Pi command terminal and serial links

The SoC contains 2 UART circuits, UART0 and UART1 (aka 'PL011 UART' and 'MiniUART'). One of these is wired to the GPIO header pins8 and 10 and is activated as the 'console' (aka 'tty1' or 'serial0') command terminal on boot. Early Pi's set the baud rate to 9600 (the 'universal' standard for Serial Terminals), later versions used 115200 instead

There is quite a lot of confusion over which UART is used as the console as the RTS/CTS circuits are not 'mapped' to the GPIO header 'by default' which leads many authors to assume it's the 'MiniUART' that's being used.

However, the driver (/dev/ttyAMA0) source code is  "driver/tty/serial/amba-pl011.c" so it appears that the PL011 circuits are used.

More to the point, you can (now) get the RTS0 signal on GPIO 17 (P1-11) if you set it to 'ALT function 3' and CTS0 is available on GPIO 30 (P5-05), if that is set to 'ALT function 3'.

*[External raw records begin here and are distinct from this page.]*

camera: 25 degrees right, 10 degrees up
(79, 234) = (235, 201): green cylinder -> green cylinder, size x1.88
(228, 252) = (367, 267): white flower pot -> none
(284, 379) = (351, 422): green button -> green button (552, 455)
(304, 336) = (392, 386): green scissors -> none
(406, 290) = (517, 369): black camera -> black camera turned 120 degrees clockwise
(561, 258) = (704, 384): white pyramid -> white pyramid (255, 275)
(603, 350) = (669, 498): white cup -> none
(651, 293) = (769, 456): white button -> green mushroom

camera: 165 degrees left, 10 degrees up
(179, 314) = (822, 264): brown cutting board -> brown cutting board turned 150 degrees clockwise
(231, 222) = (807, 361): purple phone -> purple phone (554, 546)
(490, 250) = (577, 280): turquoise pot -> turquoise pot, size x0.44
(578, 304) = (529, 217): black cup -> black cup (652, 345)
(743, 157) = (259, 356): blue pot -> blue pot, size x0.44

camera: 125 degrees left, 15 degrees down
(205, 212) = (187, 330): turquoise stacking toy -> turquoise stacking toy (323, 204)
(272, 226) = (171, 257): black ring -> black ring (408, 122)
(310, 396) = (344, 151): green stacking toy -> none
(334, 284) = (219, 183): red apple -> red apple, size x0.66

Although intended for debugging, there's nothing to stop you plugging in real serial hardware (display/keyboard) and using this to control the Pi. TxD is BCM14, on header pin 8 (WiringPi 15), RxD is BCM15, on header pin10 (WiringPi 16).

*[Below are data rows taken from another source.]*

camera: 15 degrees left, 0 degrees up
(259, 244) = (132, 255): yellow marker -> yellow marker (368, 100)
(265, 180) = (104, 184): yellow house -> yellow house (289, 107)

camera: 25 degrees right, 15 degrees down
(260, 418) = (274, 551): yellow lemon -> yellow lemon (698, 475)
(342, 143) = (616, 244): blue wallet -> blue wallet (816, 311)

For a real serial link connection you will need a 'level converter'. RS232 uses +/- 12v (although most PC laptops with serial sockets used 0/5v), however the Pi serial lines are 0/3v3 (so if you just plug in a RS232 cable from your PC, you will blow the Pi !)

The second UART1 (Mini-UART) can be mapped to the GPIO header (at the expense of some other, ALT0 default, functions)

Pi B 3 = Bluetooth or serial command

On the Pi B3, the PL011 UART hardware is redirected to the Bluetooth hardware and the MiniUART used for the console. Unfortunately, the MiniUART baud rate is 'not stable' when the ARM processor is under load (the baud rate is tied to CPU speed)

However, for Raspbian Jessie releases after 18th March 2016, it's possible to 'swap' the two UART (so re-direct the PL011 UART back to console use and feed the MiniUART to Bluetooth = which will now be less stable) :-

1) to map the miniuart to bt (and thus pl011 UART back to BCM 14 and 15) :-
sudo nano /boot/config.txt and add at the end of the file :-
dtoverlay=pi3-miniuart-bt

2) to enable the command terminal,
sudo nano /boot/cmdline.txt and change the contents to the single line :
dwc_otg.lpm_enable=0 console=tty1 console=serial0,115200 root=/dev/mmcblk0p2 rootfstype=ext4 elevator=deadline fsck.repair=yes rootwait

Note = both the above files are in the root FAT32 partition of a Raspbian Jessie SDHC, so can be modified on the PC after 'burning' the distro.